The design and training of neural networks are still challenging and unpredictable procedures. The difficulty of tuning these models makes training and reproducing more of an art than a science, based on the researcher’s knowledge and experience. One of the reasons for this difficulty is that the training procedure of machine learning models includes multiple hyperparameters that affect how the training process fits the model to the data. These hyperparameters directly control the behaviors of training algorithms and have a significant effect on the performance of the resulting machine learning models. Unlike the internal model parameters, such as the neural network’s weights, which can be learned from the data during the model training phase, hyperparameters are set prior to the learning process.
he most widely used method for hyperparameter optimization is the manual tuning of these hyperparameters, which demands professional knowledge and expert experience. However, in many cases, past experience in training neural networks is not enough and researchers resort to a brute-force grid search. In addition, relying on past experience generally provides workable, instead of an optimal, hyper-parameter set. To lower the technical thresholds for common users, automated hyper-parameter optimization has become a popular topic in recent years.
his blog post is a second of a series on how to leverage PyTorch’s ecosystem tools to easily jumpstart your ML/DL project. The previous blog post focused on introducing Allegro Trains, the new member of the PyTorch ecosystem, and demonstrating how it enables reproducibility, improves teamwork, easy experiment management and efficient MLOps. In this blog post, we will show how using Allegro Trains’ built-in integration with Optuna, another PyTorch Ecosystem project, enables simple, accurate and fast hyperparameter optimization.
The Hyperparameter Optimization Challenge
Traditionally, hyperparameter optimization has been the job of humans because they can be very efficient in regimes where only a few trials are possible. This manual optimization method, which is sometimes called “the graduate student search” or simply “babysitting”, is considered computationally efficient if you have a team of researchers with vast experience using the same model on highly similar data. Even then, it is plausible mainly in cases where the number of hyperparameters to tune is small. However, it naturally relies on highly trained manual labor and reaches workable but not optimal results. Furthermore, this is a serial process, as this is a trial and error process where the researcher needs to learn from previous trials and tune the parameters of the following trials. In a world where computer clusters and GPU processors make it possible to run abundant trials in parallel, the man in the loop may become the bottleneck of the optimization process. As a result, the field of automated hyper-parameter optimization started to gain interest in the machine learning community. Before we cover some of the most popular and efficient automatic optimization techniques, it is important to note that having a human in the loop gives researchers some degree of insight into the hyperparameter function we aim to optimize. Such insight is essential to the researcher’s ability to improve the model and training algorithm continuously. Therefore the human man in the loop should be. kept to some degree in any automated process and make sure that the optimization process is visible to the data scientist.
Several automatic optimization methods gained popularity in recent years. The most popular ones being:
Grid search — In grid search we choose a set of values for each parameter and the set of trials is formed by assembling every possible combination of values. It is simple to implement and trivial to parallelize. However, it suffers from the curse of dimensionality because the number of joint values grows exponentially with the number of hyper-parameters.

→ **Collected data entries**:
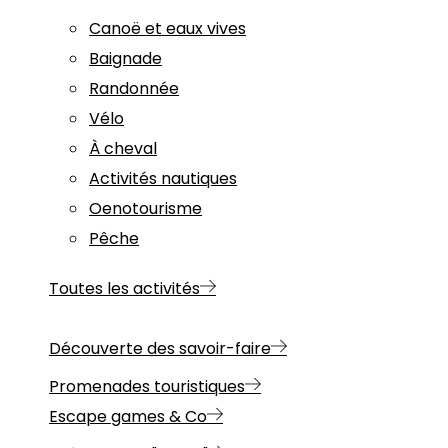
Canoë et eaux vives
Baignade
Randonnée
Vélo
À cheval
Activités nautiques
Oenotourisme
Pêche
Toutes les activités
Découverte des savoir-faire
Promenades touristiques
Escape games & Co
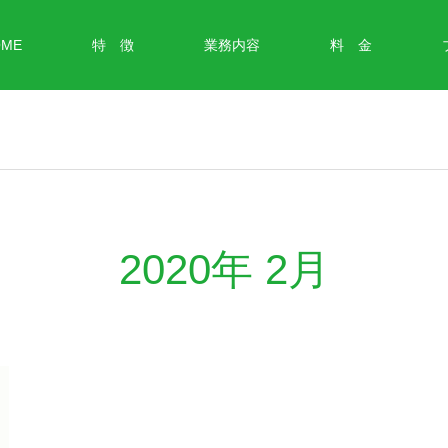
OME
特 徴
業務内容
料 金
2020年 2月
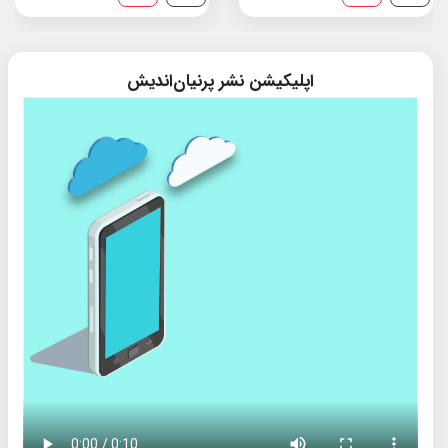
اپلیکیشن نشر پرنیان‌اندیش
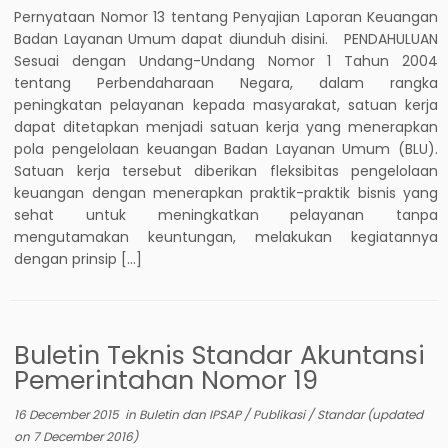
Pernyataan Nomor 13 tentang Penyajian Laporan Keuangan
Badan Layanan Umum dapat diunduh disini. PENDAHULUAN
Sesuai dengan Undang-Undang Nomor 1 Tahun 2004
tentang Perbendaharaan Negara, dalam rangka
peningkatan pelayanan kepada masyarakat, satuan kerja
dapat ditetapkan menjadi satuan kerja yang menerapkan
pola pengelolaan keuangan Badan Layanan Umum (BLU).
Satuan kerja tersebut diberikan fleksibitas pengelolaan
keuangan dengan menerapkan praktik-praktik bisnis yang
sehat untuk meningkatkan pelayanan tanpa
mengutamakan keuntungan, melakukan kegiatannya
dengan prinsip […]
Buletin Teknis Standar Akuntansi
Pemerintahan Nomor 19
16 December 2015
in
Buletin dan IPSAP
/
Publikasi
/
Standar
(updated
on
7 December 2016
)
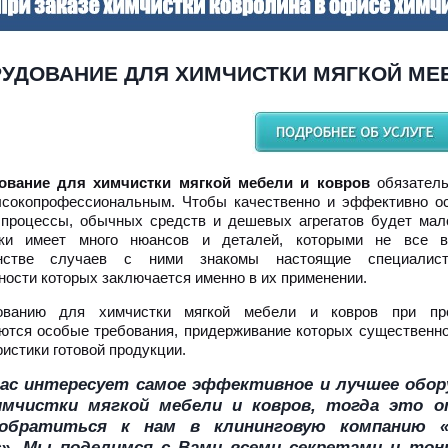
УДОВАНИЕ ДЛЯ ХИМЧИСТКИ МЯГКОЙ МЕ
ование для химчистки мягкой мебели и ковров
обязатель
сокопрофессиональным. Чтобы качественно и эффективно о
 процессы, обычных средств и дешевых агрегатов будет мал
тки имеет много нюансов и деталей, которыми не все в
нстве случаев с ними знакомы настоящие специалис
ности которых заключается именно в их применении.
ованию для химчистки мягкой мебели и ковров при про
ются особые требования, придерживание которых существенно
истики готовой продукции.
ас интересует самое эффективное и лучшее обор
имчистки мягкой мебели и ковров, тогда это 
обратиться к нам в клининговую компанию «
с». Мы поделимся с Вами всеми секретами и тон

→ **QUESTIONS**:
1) In the text on hyperparameter optimization, what problem does grid search suffer from?
2) Extend the text on hyperparameter optimization, starting after its final sentence.

→ **ANSWERS BY ITEM**:
1) Grid search suffers from the curse of dimensionality, because the number of joint values grows exponentially with the number of hyperparameters.

2)
Random search — Random search is considered a variation of grid search, where you independently draw random values from a uniform density from the same configuration space as would be spanned by a grid search. Random search has all the practical advantages of grid search (simplicity, ease of implementation, trivial parallelism) and trades a small reduction in efficiency in low-dimensional spaces for a large improvement in efficiency in high-dimensional search spaces. It is more efficient than grid search in high-dimensional spaces because the hyper parameter function we aim to optimize is more sensitive to changes in some dimensions than others. This makes random search the baseline against which more advanced hyper-parameter optimization algorithms are compared to. The superiority of random search over grid search due to the fact that some hyperparameters are more important than others is demonstrated in the next figure:
Bayesian optimization — Bayesian optimization framework has several key ingredients. The main ingredient is a probabilistic surrogate model, which consists of a prior distribution that captures our beliefs about the behavior of the unknown objective function. It also includes an observation model that describes the data generation mechanism. After observing the output of each query of the objective, the prior is updated to produce a more informative posterior distribution over the space of objective functions. For better efficiency, Bayesian optimization uses acquisition functions to trade off exploration and exploitation; their optima are located where the uncertainty in the surrogate model is large (exploration) and/or where the model prediction is high (exploitation). Bayesian optimization algorithms then select the next query point by maximizing such acquisition functions as can be seen in the next figure. Although Bayesian optimization performs better than grid search and random search, in its naive form it has two main drawbacks: it is not a parallel algorithm and it works only on continuous hyper-parameters and not categorical ones. For both these issues, several variations of Bayesian optimization have been developed in recent years.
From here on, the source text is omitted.